> [PROBLEM STATEMENT]
Gather every line below that contains the string "para", with uppercase and lowercase counted as different.

> [RECORDED DATA]
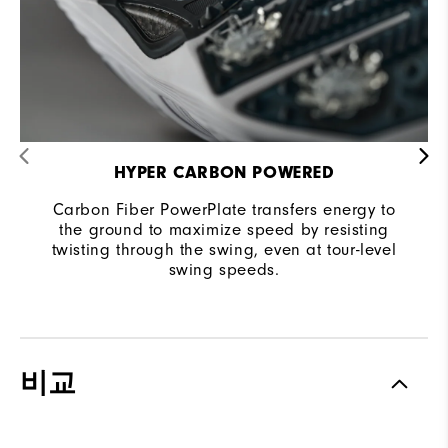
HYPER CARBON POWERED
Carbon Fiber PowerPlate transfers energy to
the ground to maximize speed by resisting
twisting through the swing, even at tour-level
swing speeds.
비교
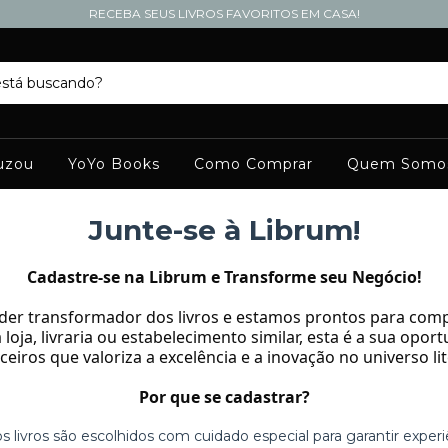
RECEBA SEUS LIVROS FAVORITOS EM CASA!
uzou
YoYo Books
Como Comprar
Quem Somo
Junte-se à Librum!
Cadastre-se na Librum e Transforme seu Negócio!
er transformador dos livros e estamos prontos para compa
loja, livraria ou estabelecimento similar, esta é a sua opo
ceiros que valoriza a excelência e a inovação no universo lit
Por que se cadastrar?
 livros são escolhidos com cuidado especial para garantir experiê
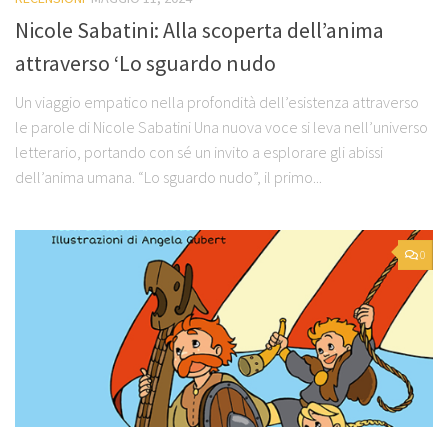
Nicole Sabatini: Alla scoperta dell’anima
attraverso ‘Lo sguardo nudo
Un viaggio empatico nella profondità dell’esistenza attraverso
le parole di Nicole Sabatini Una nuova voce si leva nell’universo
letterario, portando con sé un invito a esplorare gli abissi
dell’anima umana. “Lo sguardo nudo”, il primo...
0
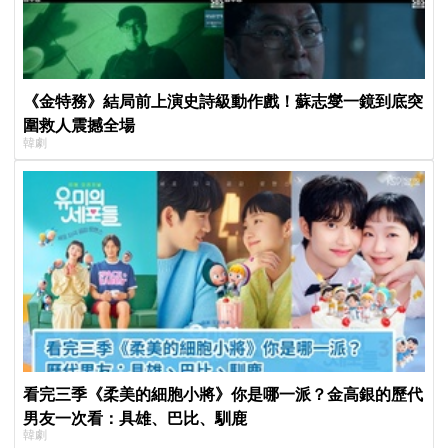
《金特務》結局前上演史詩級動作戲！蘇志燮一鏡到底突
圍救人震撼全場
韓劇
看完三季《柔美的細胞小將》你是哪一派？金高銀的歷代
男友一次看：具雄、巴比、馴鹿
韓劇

==

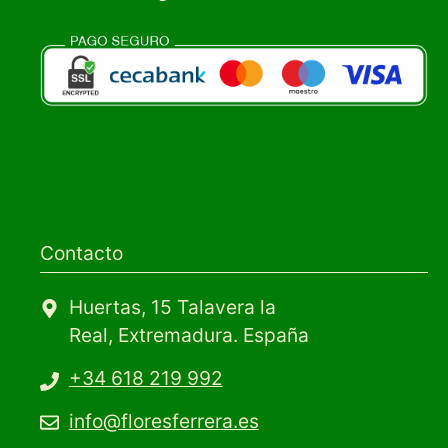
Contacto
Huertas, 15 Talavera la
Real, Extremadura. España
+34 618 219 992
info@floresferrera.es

> [RESULT OF THE TASK]
er transformador dos livros e estamos prontos para compa
 livros são escolhidos com cuidado especial para garantir experiê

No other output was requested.